* [TESTO DI PARTENZA]
■ ■ ■
Descrizione Grotte
Passiamo ora a descrivere una ad una le Grotte di Oliero. La descrizione del Covol dei Siori è stata divisa in tre parti: la parte turistica, quella sommersa e i rami alti mentre per le altre cavità tale distinzione non ha senso. Le descrizioni delle parti sommerse sono state fatte in base alle notizie e ai rilievi effettuati dagli esploratori che ne hanno percorso le parti più interne. È bene chiarire che le condizioni in cui si effettuano le esplorazioni subacquee sono piuttosto critiche e quindi le descrizioni che i sommozzatori fanno delle grotte sono talvolta imprecise.
■ ■ ■
* [DATI FORNITI]
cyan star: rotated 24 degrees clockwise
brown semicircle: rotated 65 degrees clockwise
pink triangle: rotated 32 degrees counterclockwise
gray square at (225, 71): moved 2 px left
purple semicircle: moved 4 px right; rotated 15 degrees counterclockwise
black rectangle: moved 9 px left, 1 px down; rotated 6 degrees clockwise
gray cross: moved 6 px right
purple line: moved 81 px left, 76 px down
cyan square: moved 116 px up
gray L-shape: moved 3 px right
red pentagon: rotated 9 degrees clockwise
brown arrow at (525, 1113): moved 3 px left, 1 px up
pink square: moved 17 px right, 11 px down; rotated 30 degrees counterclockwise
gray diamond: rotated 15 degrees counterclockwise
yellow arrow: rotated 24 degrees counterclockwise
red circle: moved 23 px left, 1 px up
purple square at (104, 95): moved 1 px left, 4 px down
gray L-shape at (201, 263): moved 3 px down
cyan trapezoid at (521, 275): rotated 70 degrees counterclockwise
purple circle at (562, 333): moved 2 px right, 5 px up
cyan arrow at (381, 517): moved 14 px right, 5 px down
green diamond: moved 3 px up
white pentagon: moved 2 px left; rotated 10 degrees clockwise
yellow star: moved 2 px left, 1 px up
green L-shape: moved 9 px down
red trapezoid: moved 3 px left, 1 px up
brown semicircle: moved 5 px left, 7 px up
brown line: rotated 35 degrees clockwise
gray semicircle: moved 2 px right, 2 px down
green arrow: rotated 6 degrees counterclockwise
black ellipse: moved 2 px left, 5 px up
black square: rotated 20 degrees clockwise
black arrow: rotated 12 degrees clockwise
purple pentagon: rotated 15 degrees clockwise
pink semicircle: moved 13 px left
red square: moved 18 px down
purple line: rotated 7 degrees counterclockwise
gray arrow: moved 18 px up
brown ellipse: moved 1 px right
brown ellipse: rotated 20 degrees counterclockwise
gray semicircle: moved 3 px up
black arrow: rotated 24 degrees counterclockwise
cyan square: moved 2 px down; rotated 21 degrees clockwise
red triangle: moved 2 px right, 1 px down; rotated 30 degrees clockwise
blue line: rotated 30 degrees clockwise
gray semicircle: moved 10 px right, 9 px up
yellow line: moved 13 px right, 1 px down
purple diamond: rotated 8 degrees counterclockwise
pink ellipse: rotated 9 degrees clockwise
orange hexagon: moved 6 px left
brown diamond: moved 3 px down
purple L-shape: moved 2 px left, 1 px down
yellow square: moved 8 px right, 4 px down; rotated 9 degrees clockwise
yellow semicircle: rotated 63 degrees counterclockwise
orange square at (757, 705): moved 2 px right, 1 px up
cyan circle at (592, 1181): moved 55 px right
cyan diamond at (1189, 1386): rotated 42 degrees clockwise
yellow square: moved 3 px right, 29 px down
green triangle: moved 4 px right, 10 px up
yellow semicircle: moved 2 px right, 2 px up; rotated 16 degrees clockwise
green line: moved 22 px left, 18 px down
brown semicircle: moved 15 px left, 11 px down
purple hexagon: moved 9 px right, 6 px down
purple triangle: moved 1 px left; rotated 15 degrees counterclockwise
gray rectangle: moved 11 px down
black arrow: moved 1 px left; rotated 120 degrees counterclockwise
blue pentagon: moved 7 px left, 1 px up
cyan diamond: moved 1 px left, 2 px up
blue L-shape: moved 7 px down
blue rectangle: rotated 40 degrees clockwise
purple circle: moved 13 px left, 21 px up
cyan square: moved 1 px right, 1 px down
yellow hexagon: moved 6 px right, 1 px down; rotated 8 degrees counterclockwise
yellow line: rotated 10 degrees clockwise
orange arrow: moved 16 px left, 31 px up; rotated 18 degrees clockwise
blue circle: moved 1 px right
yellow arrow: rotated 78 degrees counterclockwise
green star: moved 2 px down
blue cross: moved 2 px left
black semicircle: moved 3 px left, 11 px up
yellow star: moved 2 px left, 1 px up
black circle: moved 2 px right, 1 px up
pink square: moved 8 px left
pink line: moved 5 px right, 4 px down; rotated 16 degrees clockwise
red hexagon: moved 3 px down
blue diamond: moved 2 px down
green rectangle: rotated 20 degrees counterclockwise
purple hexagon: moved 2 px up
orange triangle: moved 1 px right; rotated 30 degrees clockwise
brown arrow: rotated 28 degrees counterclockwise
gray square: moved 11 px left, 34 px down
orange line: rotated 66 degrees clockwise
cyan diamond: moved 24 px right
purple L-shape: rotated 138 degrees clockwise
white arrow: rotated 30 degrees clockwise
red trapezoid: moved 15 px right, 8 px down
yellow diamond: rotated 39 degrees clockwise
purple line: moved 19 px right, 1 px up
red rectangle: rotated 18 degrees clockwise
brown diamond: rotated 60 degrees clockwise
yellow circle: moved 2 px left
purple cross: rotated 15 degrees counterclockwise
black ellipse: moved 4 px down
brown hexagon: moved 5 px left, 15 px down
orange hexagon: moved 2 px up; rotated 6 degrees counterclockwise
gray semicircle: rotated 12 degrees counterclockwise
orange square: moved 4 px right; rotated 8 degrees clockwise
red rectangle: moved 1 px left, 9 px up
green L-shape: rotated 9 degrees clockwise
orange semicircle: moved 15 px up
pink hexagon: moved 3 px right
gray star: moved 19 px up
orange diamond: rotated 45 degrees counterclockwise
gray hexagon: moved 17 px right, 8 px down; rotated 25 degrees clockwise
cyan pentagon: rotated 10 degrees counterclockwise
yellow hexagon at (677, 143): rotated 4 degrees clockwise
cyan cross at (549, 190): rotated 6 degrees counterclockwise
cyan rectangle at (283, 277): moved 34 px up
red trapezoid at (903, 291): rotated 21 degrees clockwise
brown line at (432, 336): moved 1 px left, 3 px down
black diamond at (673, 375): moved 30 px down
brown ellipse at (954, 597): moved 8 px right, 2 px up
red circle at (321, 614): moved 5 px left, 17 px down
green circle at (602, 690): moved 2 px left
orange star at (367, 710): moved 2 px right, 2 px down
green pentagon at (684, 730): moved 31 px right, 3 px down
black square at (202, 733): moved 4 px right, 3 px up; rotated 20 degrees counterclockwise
■ ■ ■
* [ESERCIZIO PROPOSTO 1]
Indica le tre parti in cui il testo sulle Grotte di Oliero divide la descrizione del Covol dei Siori.
* [ESERCIZIO PROPOSTO 2]
Riscrivi il tratto dell'elenco che parte dalla sua prima riga e termina con la riga contenente "cyan square: moved 116 px up", estremi compresi, mettendo "half-circle" al posto di "semicircle" e lasciando tutto il resto invariato.
Il testo e l'elenco non hanno alcun legame tra loro.

* [SOLUZIONE SVOLTA 1]
La parte turistica, la parte sommersa e i rami alti.

* [SOLUZIONE SVOLTA 2]
cyan star: rotated 24 degrees clockwise
brown half-circle: rotated 65 degrees clockwise
pink triangle: rotated 32 degrees counterclockwise
gray square at (225, 71): moved 2 px left
purple half-circle: moved 4 px right; rotated 15 degrees counterclockwise
black rectangle: moved 9 px left, 1 px down; rotated 6 degrees clockwise
gray cross: moved 6 px right
purple line: moved 81 px left, 76 px down
cyan square: moved 116 px up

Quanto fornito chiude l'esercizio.